C'erano 7 sorelle ei miei genitori. Abbiamo vissuto in una piccola città, in una casa di fango e paglia, molto piccola, senza luce e senza mobili.

I letti erano culle tre, abbiamo cucinato con il forno a legna, il nostro bagno era un buco e ci aseábamos fuori e abbiamo versato vasi d'acqua. Finalmente tutto era normale per noi e siamo stati molto contenti. Niente feste, niente Natale e insignificante. Pasti quasi sempre la stessa, manioca, riso e fagioli e carne la vedevano due volte al mese. Ma ci mancava frutta mai, mango, ananas, tamarindo, ecc.

Ma ora la mia vita è cambiata: ha viaggiato in Europa, ha studiato e parla tre lingue e ho un lavoro che ho notato certi gusti, e mi piace tutto quello che faccio..
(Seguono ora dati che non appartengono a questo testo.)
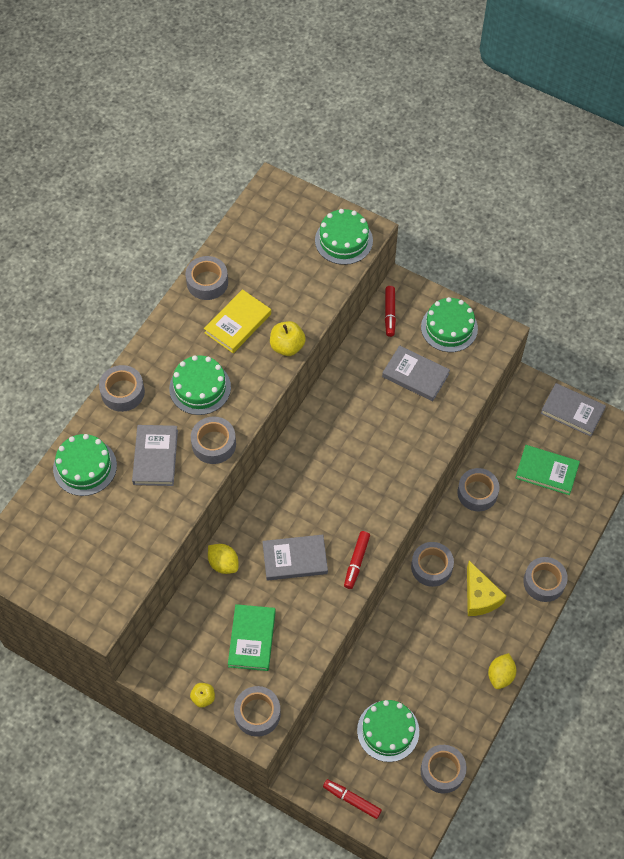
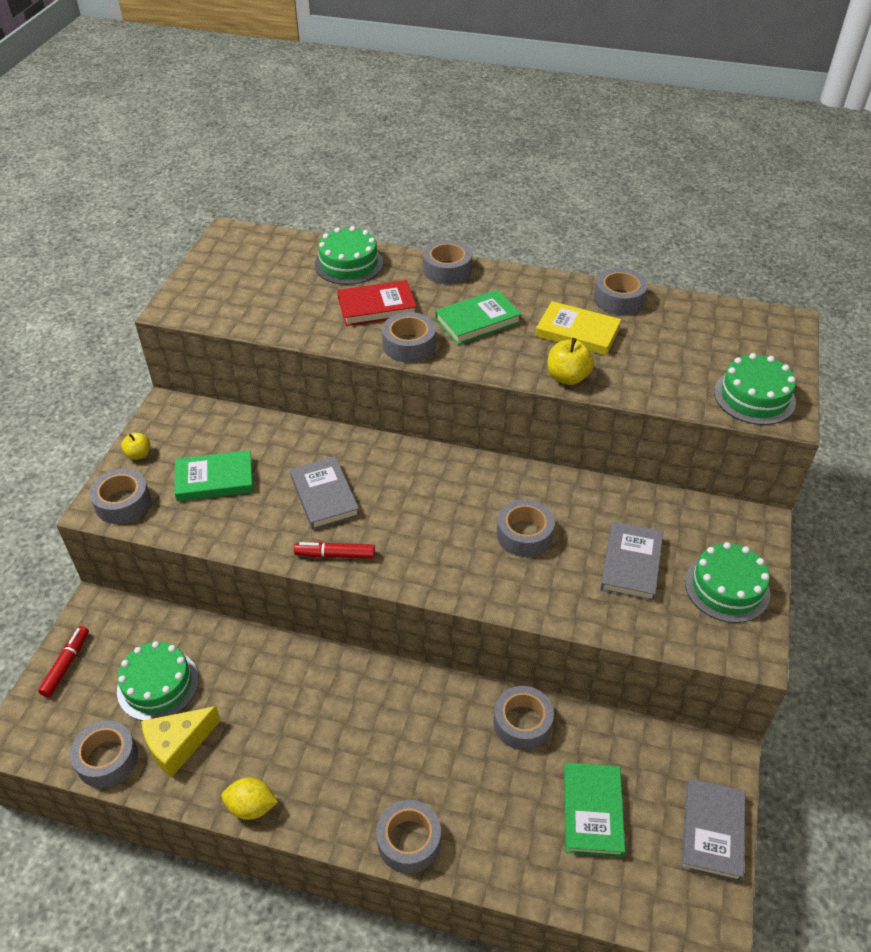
camera: 75 degrees right, 15 degrees down
(155, 457) = (377, 307): grey book -> red book
(200, 387) = (477, 321): green cake -> green book
(223, 563) = (303, 437): yellow lemon -> none
(390, 314) = (710, 519): red marker -> none
(431, 567) = (394, 689): grey tape -> grey tape (524, 535)
(480, 597) = (365, 757): yellow cheese -> yellow cheese (178, 745)

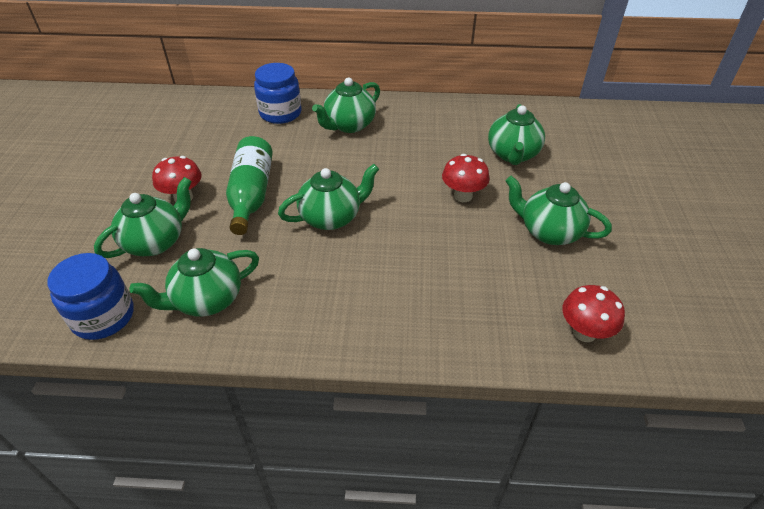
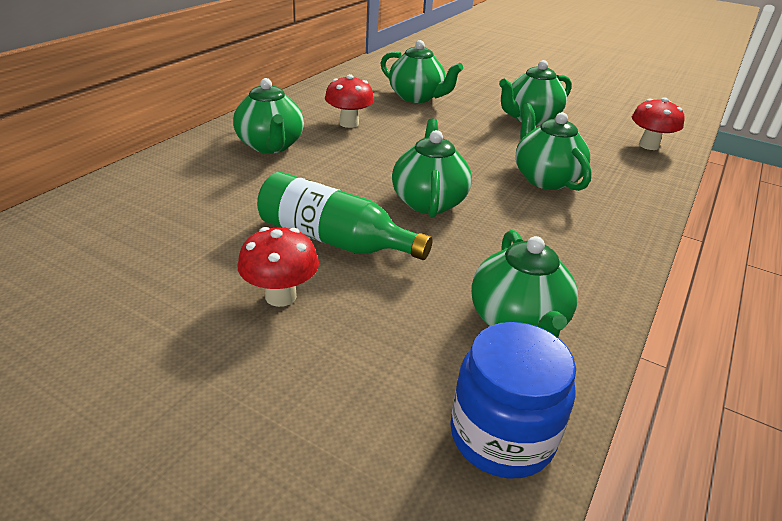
camera: 65 degrees left, 10 degrees down
(156, 242) = (363, 345): green teapot -> green teapot (545, 179)
(280, 113) = (180, 176): blue jar -> none
(463, 196) = (454, 133): red mushroom -> red mushroom (349, 123)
Non ho mai lamentato per la mia povertà, ho sempre mangiato volentieri ciò che era in casa e mai scambiare la mia povertà per quello che ho oggi. E 'stata una vita trasparente, pulito, senza futuro, abbiamo vissuto giorno per giorno.

Mi rendo conto che per me era qualcosa di povertà positivo, abbiamo pulito, abbiamo chiesto nessuna elemosina, non abbiamo avuto vizi, oggi la povertà è confuso con pietà, vizi di sporcizia.

Dalla baraccopoli prima cosa mostrata è spazzatura, droghe e altri vizi, che non è di essere poveri.

Si può essere poveri e di essere pulito, trasparente, avere sogni e immaginare un futuro migliore.

La cosa più importante è quello di lottare per i nostri sogni!

Flor Medina

Noi ringraziamo Flor per i loro pensieri penetranti.